OPS06-02 Defining Observable Objects

Risk level
High

Key strategies

The following table shows how to classify observable objects.

Observability Layer	Function/Major Metric
IT resource monitoring	IT resource monitoring monitors and reports the performance and capacity of IT resources to ensure stable and reliable running of your services.
Application monitoring	Application monitoring tracks resources across different layers (applications, service components, and environments) based on application and resource management. Each layer has its own set of metrics that are monitored. Monitor alarm information at the business, application, middleware, and infrastructure layers, and bind the dashboards to display system charts, metric sources, and log sources in charts. It is important to focus on metrics like available memory, the number of WAITING threads, and the number of TIMED_WAITING threads.
Process monitoring	Process monitoring is used to monitor active processes on a host. By default, information such as CPU usage, memory usage, and the number of opened files of these processes is collected. If you have customized process monitoring, the number of processes containing keywords is also monitored. It is important to focus on metrics like the number of running processes, idle processes, and zombie processes.
Log monitoring	The log configuration service extracts specified keywords from logs. This helps you use the monitoring service to monitor and report alarms for key metrics in logs. It is important to focus on the metrics like log size, the number of access logs, and the number of error logs.
Custom monitoring	The custom monitoring page displays all the metrics defined by yourself. You can call APIs to report collected monitoring data of those metrics to the monitoring service.
Middleware monitoring	The monitoring platform allows you to quickly install and configure middleware plug-ins and offers ready-to-use dashboards for monitoring. Currently, the following middleware plug-ins are supported: MySQL, Redis, MongoDB, Nginx, Node, HAProxy, COMP_EXPORTER, COMP_REDIS_EXPORTER, and COMP_MYSQL_EXPORTER
Server monitoring	It provides basic monitoring and OS monitoring of different monitoring granularities.

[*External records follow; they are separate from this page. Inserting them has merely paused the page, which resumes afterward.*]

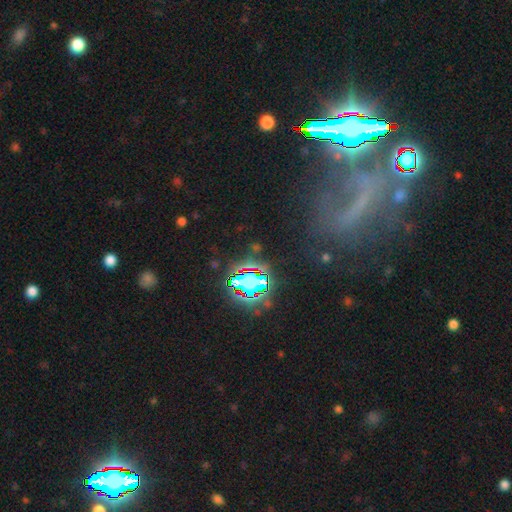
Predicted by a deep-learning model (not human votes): Overall: star or artifact (70%).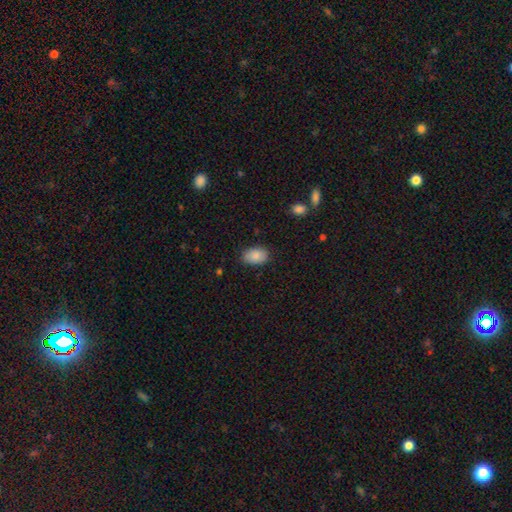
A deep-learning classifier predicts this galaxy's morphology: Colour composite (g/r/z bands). It shows a smooth galaxy with no disk features (86%) that is in between round and cigar-shaped (87%). Merging: none (82%).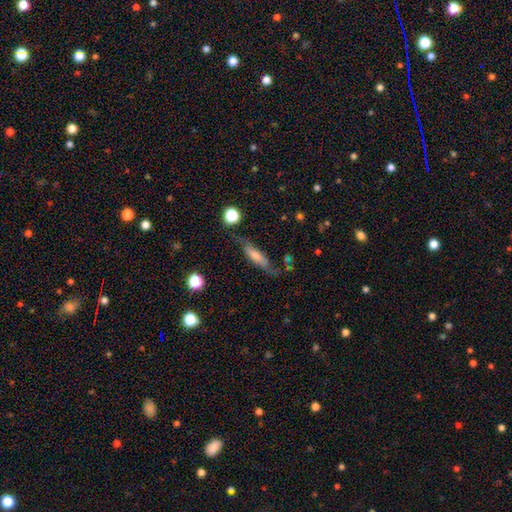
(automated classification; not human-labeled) smooth 61%, featured or disk 30%, star or artifact 8%. Down the decision tree: how rounded — cigar-shaped (62%); merging — none (63%).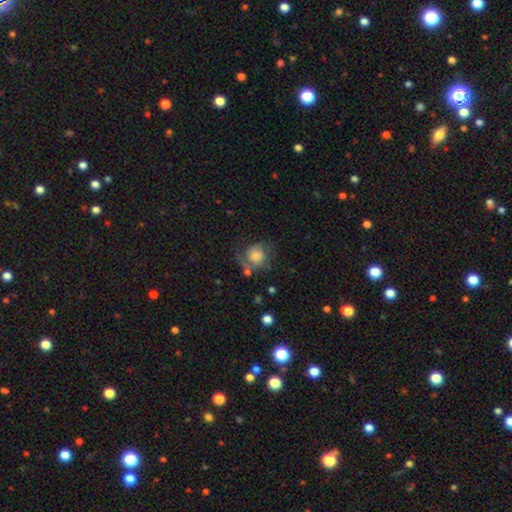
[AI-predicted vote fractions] Morphology: type=featured or disk (47%); merging=none (50%).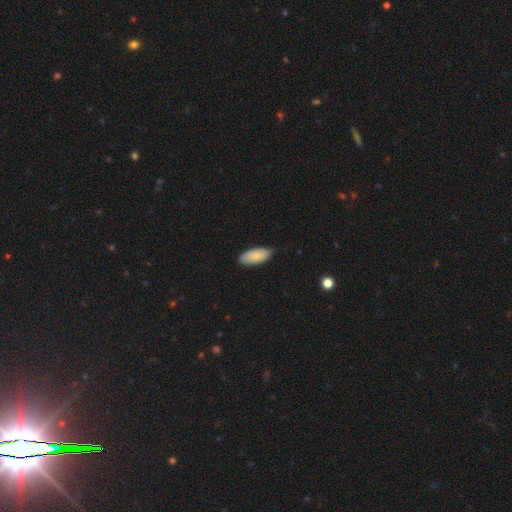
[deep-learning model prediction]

Basic monitoring monitors metrics reported by ECSs. OS monitoring provides proactive, fine-grained OS monitoring for ECSs, and it requires the agent (a plug-in) to be installed on all ECSs to be monitored. It is important to focus on metrics like CPU_UTIL, DISK_READ_BYTES_RATE, and outband incoming rate.
On-premises component monitoring	Unified monitoring of on-premises components. The monitoring platform is interconnected with Grafana and Prometheus to monitor services, applications, and on-premises IDCs and middleware.
Network performance management monitoring	The full-link network that connects clients, networks, edges, and clouds is monitored. This helps you identify network faults quickly and keep track of the network's status. It is important to focus on metrics like application response time, DNS resolution time, TCP connection setup time, and access traffic.